AAPG Special Volumes

Abstract


Pub. Id: A129 (1971)

First Page: 954

Last Page: 979

Book Title: M 15: Future Petroleum Provinces of the United States--Their Geology and Potential, Volume 2

Article/Chapter: Possible Future Petroleum Potential of Pre-Jurassic, Western Gulf Basin: Region 6

Subject Group: Basin or Areal Analysis or Evaluation

Spec. Pub. Type: Memoir

Pub. Year: 1971

Author(s): Roger C. Vernon (2)

Abstract:

In the western Gulf basin, the pre-Jurassic section can be subdivided as follows: (1) Paleozoic foreland sedimentary rocks (Black Warrior basin); (2) orogenic geosynclinal facies (Ouachita tectonic belt); (3) late orogenic strata, late Paleozoic; and (4) postorogenic strata, Late Triassic.

A good potential for discovery of future petroleum provinces of economic interest can be recognized in the Black Warrior basin and in late orogenic, late Paleozoic sedimentary strata on the Gulf of Mexico side of the Ouachita tectonic belt. A remote possibility is recognized for the presence of commercial accumulations of hydrocarbon in subthrust lower Paleozoic foreland carbonate rocks beneath the interior part of the Ouachita fold belt. The hydrocarbon potential of geosynclinal sedimentary rocks of the Ouachita tectonic belt and of the postorogenic Triassic section is considered to be negligible.

The Black Warrior basin of Mississippi and Alabama contains a thick section of Paleozoic foreland sedimentary beds. Although production dates back to 1909, and hydrocarbon shows have been numerous, the proved reserves of the basin are insignificant.

The deep structural configuration has been difficult to map, and this has deterred deep drilling. The basin tectonics should be comparable to those of the other foreland basins, in which large, buried normal faults are characteristic. Improved seismic techniques should reveal similar anomalies in the Black Warrior basin. Large hydrocarbon accumulations ultimately may be found in deep fault traps in lower Paleozoic carbonate rocks; such prospects are sparsely tested.
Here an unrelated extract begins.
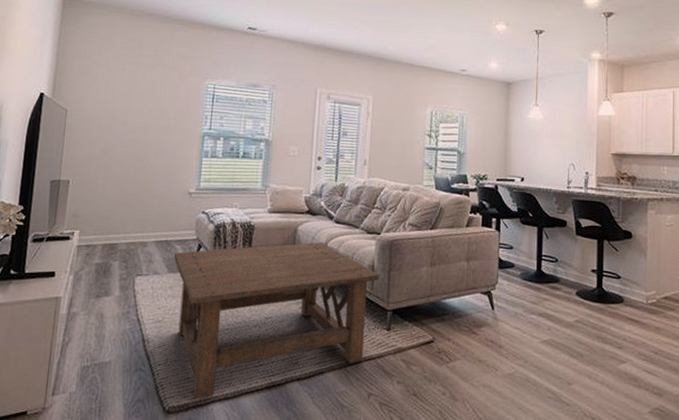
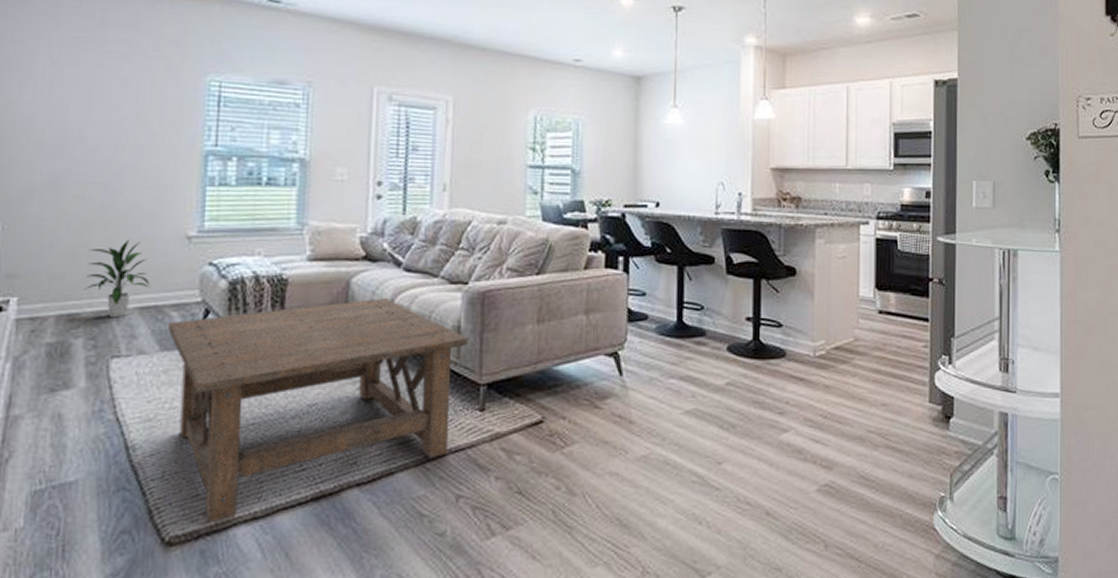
indoor plant: none [121,193,163,248] -> present [84,239,150,318]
There is no production from pre-Jurassic rocks gulfward from the Ouachita front. However, exploration of this section has been limited, mainly because of the absence of attractive objectives. Most wells drilled below the Jurassic have encountered either tight, highly deformed, geosynclinal-facies rocks of the Paleozoic Ouachita system or redbeds and igneous rocks of the Late Triassic Eagle Mills Formation.

Since 1960 a few highly significant, but unpublicized, wildcats have penetrated relatively undeformed, very fossiliferous, shallow-water shelf carbonate and clastic beds of Pennsylvanian age beneath the coastal plain. These strata, identified as Desmoinesian from fusulinids, are present on the Gulf of Mexico side of the Ouachita fold belt in wells drilled in northeast Texas and southwest Arkansas. Commercial porosities have been encountered in both sandstone and carbonate rock. Only fragmentary data are available, but the presence of these sedimentary rocks suggests the possibility of a potentially large, virtually unexplored, petroleum province in late Paleozoic rocks of the Gulf coastal plain.

A recent 20,000-ft (6,096 m) test in Texas penetrated thick lower Paleozoic shelf carbonate rocks on a large seismic anomaly beneath the interior zone of the Ouachita system. Although the objective carbonate rocks were metamorphosed there, the possibility of encountering favorable reservoir rock elsewhere in this trend was not necessarily eliminated.